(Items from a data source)
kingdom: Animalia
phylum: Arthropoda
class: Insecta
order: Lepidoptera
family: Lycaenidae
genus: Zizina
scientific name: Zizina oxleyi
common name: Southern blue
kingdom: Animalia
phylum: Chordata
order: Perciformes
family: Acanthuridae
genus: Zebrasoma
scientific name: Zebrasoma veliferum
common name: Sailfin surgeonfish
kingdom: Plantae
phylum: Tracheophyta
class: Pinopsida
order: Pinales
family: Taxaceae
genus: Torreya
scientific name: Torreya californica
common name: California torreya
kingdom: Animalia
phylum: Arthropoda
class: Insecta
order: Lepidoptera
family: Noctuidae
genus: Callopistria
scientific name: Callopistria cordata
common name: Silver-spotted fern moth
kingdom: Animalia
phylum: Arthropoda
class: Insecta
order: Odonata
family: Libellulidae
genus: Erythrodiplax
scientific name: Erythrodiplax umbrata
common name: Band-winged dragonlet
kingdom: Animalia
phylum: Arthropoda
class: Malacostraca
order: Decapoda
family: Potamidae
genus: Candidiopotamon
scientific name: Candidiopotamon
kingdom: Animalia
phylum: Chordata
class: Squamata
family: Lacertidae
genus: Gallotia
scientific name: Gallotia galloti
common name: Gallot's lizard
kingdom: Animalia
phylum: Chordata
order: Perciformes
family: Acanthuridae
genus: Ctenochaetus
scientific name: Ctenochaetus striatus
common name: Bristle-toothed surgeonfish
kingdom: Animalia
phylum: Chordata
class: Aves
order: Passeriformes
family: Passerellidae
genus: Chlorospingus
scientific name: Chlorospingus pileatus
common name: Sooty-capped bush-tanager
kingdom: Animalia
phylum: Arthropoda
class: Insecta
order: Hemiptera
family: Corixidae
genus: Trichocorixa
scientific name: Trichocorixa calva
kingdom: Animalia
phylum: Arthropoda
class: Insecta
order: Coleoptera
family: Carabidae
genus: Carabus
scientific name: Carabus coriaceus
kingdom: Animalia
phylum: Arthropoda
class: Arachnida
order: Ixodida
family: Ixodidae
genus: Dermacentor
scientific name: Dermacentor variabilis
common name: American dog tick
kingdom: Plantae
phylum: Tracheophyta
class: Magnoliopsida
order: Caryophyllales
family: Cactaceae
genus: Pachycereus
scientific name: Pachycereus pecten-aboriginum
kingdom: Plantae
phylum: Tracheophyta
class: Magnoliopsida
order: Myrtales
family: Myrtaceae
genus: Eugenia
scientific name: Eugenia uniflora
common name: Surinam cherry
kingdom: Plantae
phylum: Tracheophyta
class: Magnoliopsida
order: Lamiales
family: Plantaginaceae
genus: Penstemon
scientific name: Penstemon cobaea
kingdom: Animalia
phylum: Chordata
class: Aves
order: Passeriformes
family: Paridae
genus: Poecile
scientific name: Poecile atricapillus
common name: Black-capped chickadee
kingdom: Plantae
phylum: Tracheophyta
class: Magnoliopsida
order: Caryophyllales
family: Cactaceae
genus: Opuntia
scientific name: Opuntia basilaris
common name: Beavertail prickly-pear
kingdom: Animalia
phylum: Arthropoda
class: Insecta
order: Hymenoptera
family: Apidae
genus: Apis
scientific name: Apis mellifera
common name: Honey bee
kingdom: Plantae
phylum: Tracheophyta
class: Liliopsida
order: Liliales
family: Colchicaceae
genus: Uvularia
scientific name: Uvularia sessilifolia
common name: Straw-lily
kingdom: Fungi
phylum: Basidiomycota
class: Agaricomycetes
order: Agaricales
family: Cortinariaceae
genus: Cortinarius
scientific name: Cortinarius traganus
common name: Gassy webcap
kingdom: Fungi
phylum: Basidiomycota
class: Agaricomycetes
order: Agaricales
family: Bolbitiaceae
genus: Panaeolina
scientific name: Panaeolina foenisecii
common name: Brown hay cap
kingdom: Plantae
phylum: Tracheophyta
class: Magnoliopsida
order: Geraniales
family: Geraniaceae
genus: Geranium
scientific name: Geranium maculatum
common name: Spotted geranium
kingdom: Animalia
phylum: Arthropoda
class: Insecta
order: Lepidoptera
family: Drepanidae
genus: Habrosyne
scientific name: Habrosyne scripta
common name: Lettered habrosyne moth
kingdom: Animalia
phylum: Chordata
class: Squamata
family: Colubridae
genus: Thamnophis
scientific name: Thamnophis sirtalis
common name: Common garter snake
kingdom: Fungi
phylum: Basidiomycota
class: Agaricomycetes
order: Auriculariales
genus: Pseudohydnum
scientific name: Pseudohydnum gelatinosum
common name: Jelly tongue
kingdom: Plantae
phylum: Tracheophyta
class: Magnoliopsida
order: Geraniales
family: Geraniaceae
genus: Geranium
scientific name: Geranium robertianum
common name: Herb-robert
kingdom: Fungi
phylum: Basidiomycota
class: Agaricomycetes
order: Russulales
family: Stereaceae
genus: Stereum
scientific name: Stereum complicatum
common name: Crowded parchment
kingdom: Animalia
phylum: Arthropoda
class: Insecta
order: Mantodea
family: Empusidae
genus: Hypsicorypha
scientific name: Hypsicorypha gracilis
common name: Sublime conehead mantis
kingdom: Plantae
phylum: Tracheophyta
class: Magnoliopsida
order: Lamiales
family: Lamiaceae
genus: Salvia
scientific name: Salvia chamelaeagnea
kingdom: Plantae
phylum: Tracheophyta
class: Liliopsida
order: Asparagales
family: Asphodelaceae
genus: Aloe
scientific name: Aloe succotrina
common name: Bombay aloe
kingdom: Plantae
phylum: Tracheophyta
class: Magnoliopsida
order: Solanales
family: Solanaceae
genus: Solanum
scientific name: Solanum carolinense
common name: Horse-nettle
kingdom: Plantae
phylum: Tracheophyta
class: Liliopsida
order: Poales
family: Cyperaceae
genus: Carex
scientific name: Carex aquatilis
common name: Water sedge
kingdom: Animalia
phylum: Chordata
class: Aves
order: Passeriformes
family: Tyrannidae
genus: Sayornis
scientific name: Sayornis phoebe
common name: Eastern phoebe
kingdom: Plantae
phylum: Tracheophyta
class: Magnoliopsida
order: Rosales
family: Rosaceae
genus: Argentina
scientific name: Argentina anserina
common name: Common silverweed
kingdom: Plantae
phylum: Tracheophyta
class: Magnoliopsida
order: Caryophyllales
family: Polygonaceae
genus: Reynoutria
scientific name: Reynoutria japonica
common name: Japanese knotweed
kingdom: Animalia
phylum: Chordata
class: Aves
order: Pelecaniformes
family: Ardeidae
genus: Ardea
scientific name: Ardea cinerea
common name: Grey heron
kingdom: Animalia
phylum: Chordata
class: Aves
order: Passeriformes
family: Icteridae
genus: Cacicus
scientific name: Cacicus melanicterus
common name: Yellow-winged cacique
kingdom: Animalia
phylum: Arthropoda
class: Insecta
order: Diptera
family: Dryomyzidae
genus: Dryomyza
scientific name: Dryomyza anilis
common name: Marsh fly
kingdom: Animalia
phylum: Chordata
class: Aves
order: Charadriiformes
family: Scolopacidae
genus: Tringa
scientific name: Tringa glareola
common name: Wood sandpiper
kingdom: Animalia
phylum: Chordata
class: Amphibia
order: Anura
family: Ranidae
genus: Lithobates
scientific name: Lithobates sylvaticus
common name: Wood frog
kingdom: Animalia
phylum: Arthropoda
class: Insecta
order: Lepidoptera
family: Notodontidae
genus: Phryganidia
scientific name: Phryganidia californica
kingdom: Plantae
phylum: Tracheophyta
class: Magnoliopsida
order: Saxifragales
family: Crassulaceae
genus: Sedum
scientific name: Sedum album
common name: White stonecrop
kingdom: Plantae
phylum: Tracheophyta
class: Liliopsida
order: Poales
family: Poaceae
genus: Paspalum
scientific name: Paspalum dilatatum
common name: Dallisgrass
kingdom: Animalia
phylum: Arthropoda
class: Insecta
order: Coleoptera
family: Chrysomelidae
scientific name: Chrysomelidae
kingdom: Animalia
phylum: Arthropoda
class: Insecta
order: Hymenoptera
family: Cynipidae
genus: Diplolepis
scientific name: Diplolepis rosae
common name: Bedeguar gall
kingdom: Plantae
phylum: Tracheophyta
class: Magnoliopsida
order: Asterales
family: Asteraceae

◆ Short problem:
Rewrite the part of the items that opens with the line containing "family: Plantaginaceae" and closes with the line containing "family: Drepanidae", substituting "vernacular name" for "common name" and leaving everything else unchanged.

◆ Output below:
family: Plantaginaceae
genus: Penstemon
scientific name: Penstemon cobaea
kingdom: Animalia
phylum: Chordata
class: Aves
order: Passeriformes
family: Paridae
genus: Poecile
scientific name: Poecile atricapillus
vernacular name: Black-capped chickadee
kingdom: Plantae
phylum: Tracheophyta
class: Magnoliopsida
order: Caryophyllales
family: Cactaceae
genus: Opuntia
scientific name: Opuntia basilaris
vernacular name: Beavertail prickly-pear
kingdom: Animalia
phylum: Arthropoda
class: Insecta
order: Hymenoptera
family: Apidae
genus: Apis
scientific name: Apis mellifera
vernacular name: Honey bee
kingdom: Plantae
phylum: Tracheophyta
class: Liliopsida
order: Liliales
family: Colchicaceae
genus: Uvularia
scientific name: Uvularia sessilifolia
vernacular name: Straw-lily
kingdom: Fungi
phylum: Basidiomycota
class: Agaricomycetes
order: Agaricales
family: Cortinariaceae
genus: Cortinarius
scientific name: Cortinarius traganus
vernacular name: Gassy webcap
kingdom: Fungi
phylum: Basidiomycota
class: Agaricomycetes
order: Agaricales
family: Bolbitiaceae
genus: Panaeolina
scientific name: Panaeolina foenisecii
vernacular name: Brown hay cap
kingdom: Plantae
phylum: Tracheophyta
class: Magnoliopsida
order: Geraniales
family: Geraniaceae
genus: Geranium
scientific name: Geranium maculatum
vernacular name: Spotted geranium
kingdom: Animalia
phylum: Arthropoda
class: Insecta
order: Lepidoptera
family: Drepanidae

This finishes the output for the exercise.